• What you need to do:
Please copy out the text of every entry below word for word, leaving the pictures out of your answer.

• Study material:
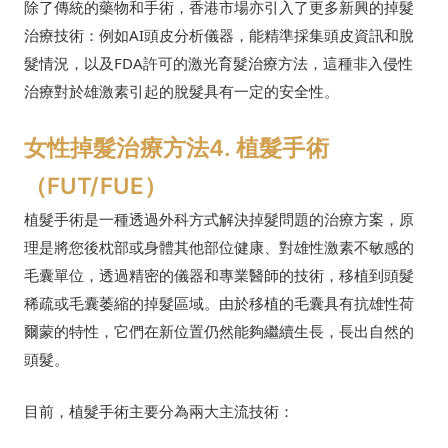
除了傳統的藥物和手術，香港市場亦引入了更多新興的掉髮
治療技術：例如AI頭皮分析儀器，能精準採集頭皮資訊和脫
髮情況，以及FDA許可的激光育髮治療方法，這種非入侵性
治療對於雄激素引起的脫髮具有一定的安全性。
女性掉髮治療方法4. 植髮手術
（FUT/FUE）
植髮手術是一種透過外科方式解決掉髮問題的治療方案，原
理是將您後枕部或身體其他部位健康、對雄性激素不敏感的
毛囊單位，透過精密的儀器和專業醫師的技術，移植到頭髮
稀疏或毛囊萎縮的掉髮區域。由於移植的毛囊具有抗雄性荷
爾蒙的特性，它們在新位置仍然能夠繼續生長，長出自然的
頭髮。
目前，植髮手術主要分為兩大主流技術：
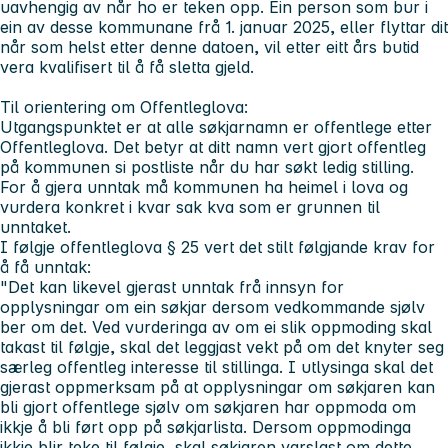
uavhengig av når ho er teken opp. Ein person som bur i
ein av desse kommunane frå 1. januar 2025, eller flyttar dit
når som helst etter denne datoen, vil etter eitt års butid
vera kvalifisert til å få sletta gjeld.
Til orientering om Offentleglova:
Utgangspunktet er at alle søkjarnamn er offentlege etter
Offentleglova. Det betyr at ditt namn vert gjort offentleg
på kommunen si postliste når du har søkt ledig stilling.
For å gjera unntak må kommunen ha heimel i lova og
vurdera konkret i kvar sak kva som er grunnen til
unntaket.
I følgje offentleglova § 25 vert det stilt følgjande krav for
å få unntak:
"Det kan likevel gjerast unntak frå innsyn for
opplysningar om ein søkjar dersom vedkommande sjølv
ber om det. Ved vurderinga av om ei slik oppmoding skal
takast til følgje, skal det leggjast vekt på om det knyter seg
særleg offentleg interesse til stillinga. I utlysinga skal det
gjerast oppmerksam på at opplysningar om søkjaren kan
bli gjort offentlege sjølv om søkjaren har oppmoda om
ikkje å bli ført opp på søkjarlista. Dersom oppmodinga
ikkje blir teke til følgje, skal søkjaren varslast om dette.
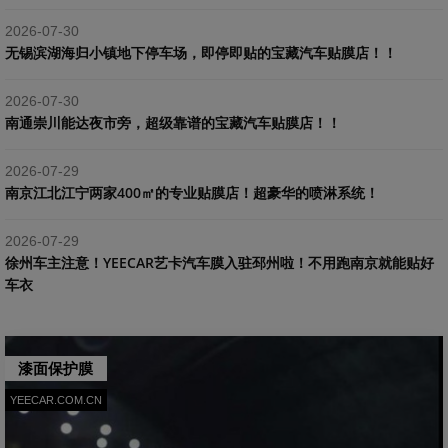
2026-07-30
​无锡滨湖海归小镇地下停车场，即停即贴的宝藏汽车贴膜店！！
2026-07-30
南通崇川能达夜市旁，超级靠谱的宝藏汽车贴膜店！！
2026-07-29
南京江北江宁两家400㎡的专业贴膜店！超豪华的喷淋系统！
2026-07-29
​徐州车主注意！YEECAR艺卡汽车膜入驻邳州啦！不用跑南京就能贴好
车衣
漆面保护膜
YEECAR.COM.CN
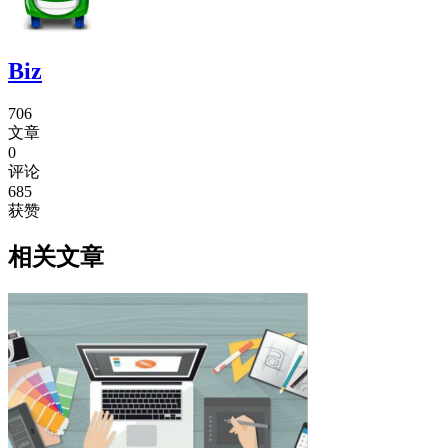
Biz
706
文章
0
评论
685
获赞
相关文章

• Your solution:
除了傳統的藥物和手術，香港市場亦引入了更多新興的掉髮
治療技術：例如AI頭皮分析儀器，能精準採集頭皮資訊和脫
髮情況，以及FDA許可的激光育髮治療方法，這種非入侵性
治療對於雄激素引起的脫髮具有一定的安全性。
女性掉髮治療方法4. 植髮手術
（FUT/FUE）
植髮手術是一種透過外科方式解決掉髮問題的治療方案，原
理是將您後枕部或身體其他部位健康、對雄性激素不敏感的
毛囊單位，透過精密的儀器和專業醫師的技術，移植到頭髮
稀疏或毛囊萎縮的掉髮區域。由於移植的毛囊具有抗雄性荷
爾蒙的特性，它們在新位置仍然能夠繼續生長，長出自然的
頭髮。
目前，植髮手術主要分為兩大主流技術：
uavhengig av når ho er teken opp. Ein person som bur i
ein av desse kommunane frå 1. januar 2025, eller flyttar dit
når som helst etter denne datoen, vil etter eitt års butid
vera kvalifisert til å få sletta gjeld.
Til orientering om Offentleglova:
Utgangspunktet er at alle søkjarnamn er offentlege etter
Offentleglova. Det betyr at ditt namn vert gjort offentleg
på kommunen si postliste når du har søkt ledig stilling.
For å gjera unntak må kommunen ha heimel i lova og
vurdera konkret i kvar sak kva som er grunnen til
unntaket.
I følgje offentleglova § 25 vert det stilt følgjande krav for
å få unntak:
"Det kan likevel gjerast unntak frå innsyn for
opplysningar om ein søkjar dersom vedkommande sjølv
ber om det. Ved vurderinga av om ei slik oppmoding skal
takast til følgje, skal det leggjast vekt på om det knyter seg
særleg offentleg interesse til stillinga. I utlysinga skal det
gjerast oppmerksam på at opplysningar om søkjaren kan
bli gjort offentlege sjølv om søkjaren har oppmoda om
ikkje å bli ført opp på søkjarlista. Dersom oppmodinga
ikkje blir teke til følgje, skal søkjaren varslast om dette.
2026-07-30
​无锡滨湖海归小镇地下停车场，即停即贴的宝藏汽车贴膜店！！
2026-07-30
南通崇川能达夜市旁，超级靠谱的宝藏汽车贴膜店！！
2026-07-29
南京江北江宁两家400㎡的专业贴膜店！超豪华的喷淋系统！
2026-07-29
​徐州车主注意！YEECAR艺卡汽车膜入驻邳州啦！不用跑南京就能贴好
车衣
漆面保护膜
YEECAR.COM.CN
Biz
706
文章
0
评论
685
获赞
相关文章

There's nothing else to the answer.